#### ASSIGNMENT:
Copy out the items below with "station building" swapped for "train station" wherever it occurs, keeping everything else the same. Leave the pictures out of your copy.

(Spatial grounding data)
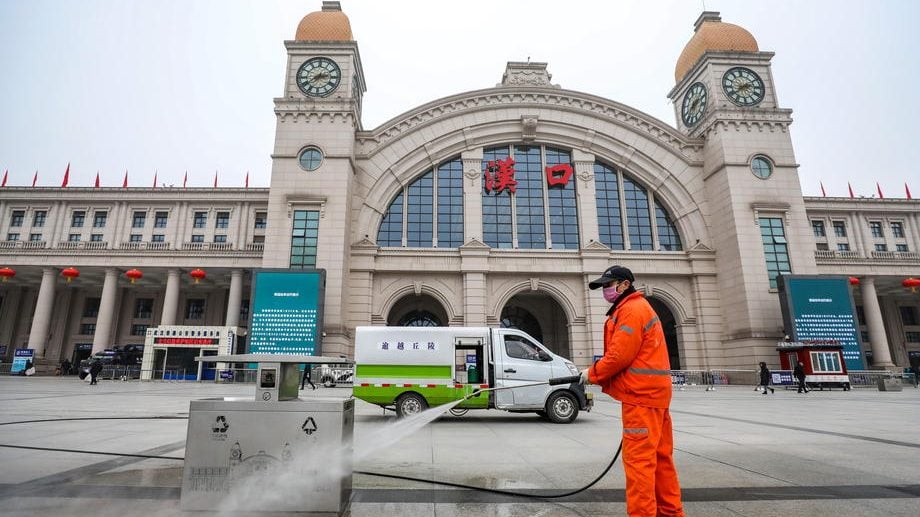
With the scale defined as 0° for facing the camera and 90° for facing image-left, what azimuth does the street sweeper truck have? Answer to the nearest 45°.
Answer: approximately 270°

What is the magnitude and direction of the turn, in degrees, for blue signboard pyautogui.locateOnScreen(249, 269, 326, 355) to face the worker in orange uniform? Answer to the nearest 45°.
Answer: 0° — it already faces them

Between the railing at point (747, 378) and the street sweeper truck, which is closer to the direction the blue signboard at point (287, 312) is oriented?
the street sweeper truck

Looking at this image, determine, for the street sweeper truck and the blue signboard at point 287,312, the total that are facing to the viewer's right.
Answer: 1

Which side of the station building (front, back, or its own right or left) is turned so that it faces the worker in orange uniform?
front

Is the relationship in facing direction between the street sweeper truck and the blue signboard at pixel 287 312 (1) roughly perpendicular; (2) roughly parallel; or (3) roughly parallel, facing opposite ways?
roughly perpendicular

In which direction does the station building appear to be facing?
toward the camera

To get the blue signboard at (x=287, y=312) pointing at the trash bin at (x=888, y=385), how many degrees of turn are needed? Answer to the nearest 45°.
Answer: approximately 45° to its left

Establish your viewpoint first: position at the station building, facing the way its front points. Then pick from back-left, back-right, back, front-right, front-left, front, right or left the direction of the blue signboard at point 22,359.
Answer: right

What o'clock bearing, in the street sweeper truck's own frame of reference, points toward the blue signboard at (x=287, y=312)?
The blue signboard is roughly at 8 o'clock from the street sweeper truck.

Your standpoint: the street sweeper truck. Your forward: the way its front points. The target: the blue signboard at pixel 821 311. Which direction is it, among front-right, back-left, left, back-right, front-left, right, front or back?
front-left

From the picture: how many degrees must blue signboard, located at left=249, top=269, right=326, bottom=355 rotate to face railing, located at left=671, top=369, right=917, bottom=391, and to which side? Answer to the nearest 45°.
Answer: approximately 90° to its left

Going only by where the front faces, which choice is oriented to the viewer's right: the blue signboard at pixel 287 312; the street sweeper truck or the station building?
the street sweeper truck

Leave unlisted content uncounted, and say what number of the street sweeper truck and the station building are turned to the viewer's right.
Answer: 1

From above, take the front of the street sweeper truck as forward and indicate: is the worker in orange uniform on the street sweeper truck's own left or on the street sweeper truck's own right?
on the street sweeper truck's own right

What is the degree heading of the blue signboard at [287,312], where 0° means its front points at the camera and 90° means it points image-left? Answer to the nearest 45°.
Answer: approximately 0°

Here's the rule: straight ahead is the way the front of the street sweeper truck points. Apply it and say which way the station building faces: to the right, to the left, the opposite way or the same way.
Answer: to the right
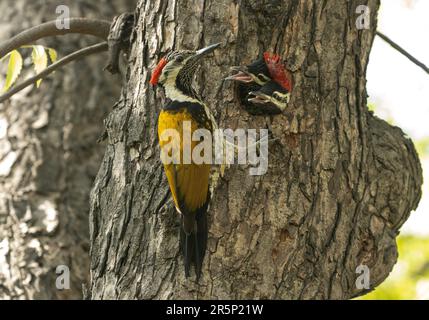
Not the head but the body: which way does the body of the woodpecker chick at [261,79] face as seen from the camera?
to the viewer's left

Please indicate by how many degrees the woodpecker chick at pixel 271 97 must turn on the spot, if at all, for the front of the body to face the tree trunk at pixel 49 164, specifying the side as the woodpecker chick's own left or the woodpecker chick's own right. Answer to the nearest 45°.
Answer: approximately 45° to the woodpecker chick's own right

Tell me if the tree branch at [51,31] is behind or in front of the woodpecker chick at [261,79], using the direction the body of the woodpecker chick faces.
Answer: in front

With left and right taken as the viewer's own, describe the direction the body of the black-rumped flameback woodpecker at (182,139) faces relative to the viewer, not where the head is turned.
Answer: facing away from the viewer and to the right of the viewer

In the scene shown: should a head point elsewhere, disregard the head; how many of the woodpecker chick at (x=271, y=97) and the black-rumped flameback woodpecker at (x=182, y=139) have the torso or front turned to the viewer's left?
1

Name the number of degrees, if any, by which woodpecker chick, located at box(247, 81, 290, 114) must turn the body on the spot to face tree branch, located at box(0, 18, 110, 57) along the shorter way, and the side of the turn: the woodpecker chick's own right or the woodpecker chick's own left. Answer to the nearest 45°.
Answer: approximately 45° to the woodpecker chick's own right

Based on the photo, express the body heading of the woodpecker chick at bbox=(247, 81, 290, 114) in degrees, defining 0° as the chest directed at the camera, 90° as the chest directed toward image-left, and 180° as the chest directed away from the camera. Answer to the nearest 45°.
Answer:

#### EXPECTED OUTPUT:
With the scale defined as 0° for facing the camera and 90° for facing image-left, what azimuth does the street sweeper truck have? Answer to the nearest 45°.
Answer: approximately 270°

What is the magnitude and direction of the turn, in degrees, for blue signboard pyautogui.locateOnScreen(249, 269, 326, 355) to face the worker in orange uniform? Answer to the nearest 45°.
Answer: 0° — it already faces them

Between the railing at point (747, 378) and the street sweeper truck, which is closer to the direction the blue signboard at point (287, 312) is oriented?
the street sweeper truck

Looking at this image, determine, for the street sweeper truck and the blue signboard at point 287,312, the total that are facing to the viewer's right.
Answer: 1

Which side of the train station (front, back, or its own right or left) is turned so that it faces the worker in orange uniform?
front

Is the relationship in facing direction between the street sweeper truck and the blue signboard at pixel 287 312 (1) roughly perpendicular; (2) roughly parallel; or (3) roughly parallel, facing opposite ways?
roughly perpendicular

In which direction does the train station appear to be facing?
toward the camera

To get the blue signboard at (x=287, y=312) pointing at the trash bin at (x=888, y=385), how many degrees of turn are needed? Answer to the nearest 45°.
Answer: approximately 45° to its left

Establish your viewpoint first: position at the train station, facing the way its front points. Then pick from back-left, back-right, back, front-right, front-left, front, right or left the direction of the blue signboard at point 22,359.
Answer: right

What o'clock bearing, in the street sweeper truck's own frame of reference, points toward the blue signboard at (x=287, y=312)?
The blue signboard is roughly at 8 o'clock from the street sweeper truck.

Your standpoint: the street sweeper truck. Your forward: the way its front points. The target: the blue signboard at pixel 821 311. Which direction is it, among front-right, back-left, left, back-right, front-left, right, front or back?
front-left

From the picture: how many degrees must blue signboard, located at left=249, top=269, right=326, bottom=355 rotate to face railing, located at left=671, top=369, right=917, bottom=391, and to which side? Answer to the nearest 45°.
Answer: approximately 90° to its left

Going only by where the front faces, which choice is oriented to the viewer's right: the blue signboard at pixel 287 312; the street sweeper truck or the train station?
the street sweeper truck

Leave unlisted content uncounted, and say what number of the street sweeper truck and the train station are turned to the viewer's right.
Answer: 1

From above, take the front of the street sweeper truck as forward and indicate: is the worker in orange uniform on the street sweeper truck's own left or on the street sweeper truck's own right?
on the street sweeper truck's own right

What is the degree heading of the blue signboard at [287,312], where 0° means its front points at the camera and 90° means it points image-left? Answer to the nearest 45°.
Answer: approximately 0°

Here's the rule: straight ahead is the way the front of the street sweeper truck points. Apply it and say which way the train station faces: to the right, to the left, the opposite way or the same way.
Answer: to the right
Not the head but the body: which way does the body of the woodpecker chick at [261,79] face as seen from the camera?
to the viewer's left

Please indicate by how many degrees the woodpecker chick at pixel 271 97 must turn on the spot, if at all, for the front of the body to face the tree trunk at pixel 49 164, specifying the side as the woodpecker chick's own left or the woodpecker chick's own right. Answer to the nearest 45°.
Answer: approximately 45° to the woodpecker chick's own right

Tell me if the tree branch at [51,31] is behind or in front of the woodpecker chick at [261,79], using the direction the body of the woodpecker chick faces.
Answer: in front

With left and right taken as the viewer's own, describe the direction the body of the black-rumped flameback woodpecker at (182,139) faces relative to the viewer, not where the head is turned.
Answer: facing away from the viewer and to the right of the viewer

In the scene shown: should a head point elsewhere, disregard the head; how many of the woodpecker chick at (x=271, y=97) and the black-rumped flameback woodpecker at (x=182, y=139) have the torso or front turned to the viewer's left?
1

Name the number of degrees, if any, by which woodpecker chick, located at box(247, 81, 290, 114) must turn the body on the spot to face tree branch, located at box(0, 18, 110, 57) along the shorter way, and the side of the turn: the woodpecker chick's own right or the woodpecker chick's own left. Answer to the nearest 45°.
Answer: approximately 45° to the woodpecker chick's own right

Based on the photo, express the body heading of the woodpecker chick at bbox=(247, 81, 290, 114) in degrees, defining 0° as the chest directed at the camera, 90° as the chest directed toward image-left, and 180° as the chest directed away from the camera. Answer to the nearest 45°.
Answer:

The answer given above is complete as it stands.